Candidates can use any technique here such as comparing external and internal issues, provided they can logically explain their process. That is the most important step.

At this point, we slightly remove the training wheels by removing prompts. Rather than explicitly asking candidates to “brainstorm” or “estimate” a number, we use different, vaguer terms and expect them to naturally use these skills. It is an important stage in a candidate’s maturity.

Around this time, we are also wary of candidates falling into the content trap. The content trap is the belief of many candidates, that if they just do enough cases they will have seen every type of case, and this will help them obtain an offer. The content trap is dangerous for two major reasons. First, you can never ever do every type of case. There are just too many. If you go down the content path, you will always come up against a case you never had seen before and fail. Second, most important, is that cases are like math questions.

You do not get better at cases by doing many of them – in fact, if you do many cases using the wrong technique you simply enforce bad behaviour and become worse. You can only get better by understanding the underlying principles of a case, and applying the right techniques to solve them. Therefore, it is more important to understand the underlying principles and quickly learn how to apply them. In other words, do fewer cases, but understand them well. We test for this by slightly varying the cases we give, to ensure they are slightly different from our case videos.

We also like to simply throw out cases at random to see how the candidate responds. We call them the case drills, which is basically 5 random cases in about 15 minutes to see the thinking and structuring.

As we are quite far into teaching candidates how to do cases, they need to now begin practising with peers. One can only practice after one has learned how to do cases – hence the order of teaching followed by practising. Candidates are always cautioned to be wary of practice using unusual techniques, which are new to them, and to be careful remembering what must be learned from these practising sessions, and what must be discarded. Just because a practice partner does something and says he read it in y or saw it in x does not make it right. Question everything.

Technique and understanding is more important, and candidates should always be focusing on the fundamentals.

Candidates, who do not take extra care, can end up learning poor techniques and derailing their training. It is a good idea to go through case books, but focus more on the structure than trying to solve the case. In a manner of speaking, these are drills. When candidates practice, we strongly advise them to record the session, audio or video, and load it to their files for us to review. This helps us track progress and identify areas for improvement. We can also guide the practice sessions in real-time to ensure bad-behaviour is not being learned.

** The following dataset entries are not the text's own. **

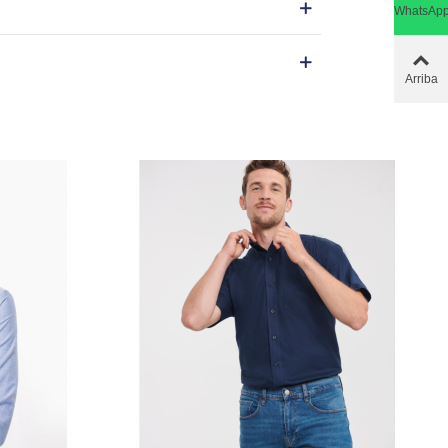
WhatsAp
Arriba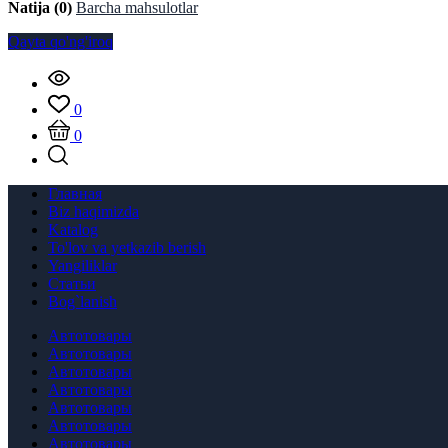
Natija (0)
Barcha mahsulotlar
Qayta qo'ng'iroq
0
0
Главная
Biz haqimizda
Katalog
To'lov va yetkazib berish
Yangiliklar
Статьи
Bog`lanish
Автотовары
Автотовары
Автотовары
Автотовары
Автотовары
Автотовары
Автотовары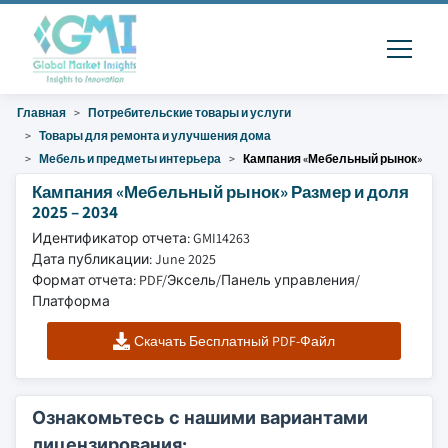
Главная
Потребительские товары и услуги
Товары для ремонта и улучшения дома
Мебель и предметы интерьера
Кампания «Мебельный рынок»
Кампания «Мебельный рынок» Размер и доля
2025 – 2034
Идентификатор отчета: GMI14263
Дата публикации: June 2025
Формат отчета: PDF/Эксель/Панель управления/
Платформа
Скачать Бесплатный PDF-Файл
Ознакомьтесь с нашими вариантами
лицензирования: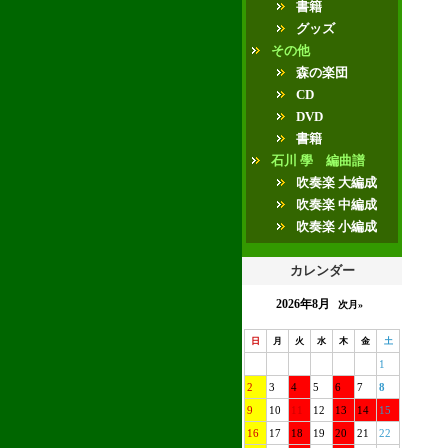
書籍
グッズ
その他
森の楽団
CD
DVD
書籍
石川 學 編曲譜
吹奏楽 大編成
吹奏楽 中編成
吹奏楽 小編成
カレンダー
2026年8月
次月»
日
月
火
水
木
金
土
1
2
3
4
5
6
7
8
9
10
11
12
13
14
15
16
17
18
19
20
21
22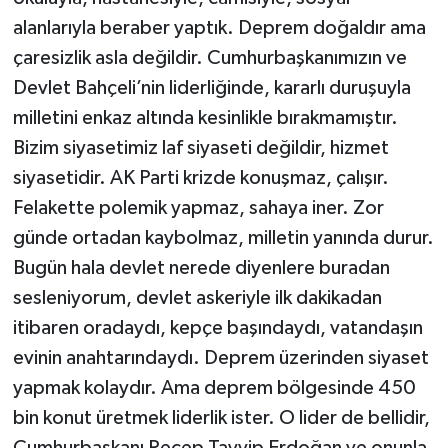
alanlarıyla beraber yaptık. Deprem doğaldır ama
çaresizlik asla değildir. Cumhurbaşkanımızın ve
Devlet Bahçeli’nin liderliğinde, kararlı duruşuyla
milletini enkaz altında kesinlikle bırakmamıştır.
Bizim siyasetimiz laf siyaseti değildir, hizmet
siyasetidir. AK Parti krizde konuşmaz, çalışır.
Felakette polemik yapmaz, sahaya iner. Zor
günde ortadan kaybolmaz, milletin yanında durur.
Bugün hala devlet nerede diyenlere buradan
sesleniyorum, devlet askeriyle ilk dakikadan
itibaren oradaydı, kepçe başındaydı, vatandaşın
evinin anahtarındaydı. Deprem üzerinden siyaset
yapmak kolaydır. Ama deprem bölgesinde 450
bin konut üretmek liderlik ister. O lider de bellidir,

In the session descriptions which follow, we are using one description for 4 different candidates. Yet candidates do not perform the same, and while the descriptions are mostly accurate, there will be some differences as a few cases are brought forward, others moved back or candidates fail to prepare adequately. While these differences are minor, they sometimes occur.

Cases questions taught in the session:

Felix’s cases recorded in the session; Television trend hypotheses development, Brainstorm why reality TV has increased, Healthcare article discussion, Al Jazeera wants to enter the US cable market, BCG Media sector data interpretation.

Sanjeev’s cases recorded in the session; Estimate the dollar value of food thrown from a store kitchen in a day at Costco, Brainstorm how Louis Vuitton should choose its next location in the US, Louis Vuitton is entering the Mongolian market and Burberry wants to know what to do & BCG Luxury sector data interpretation.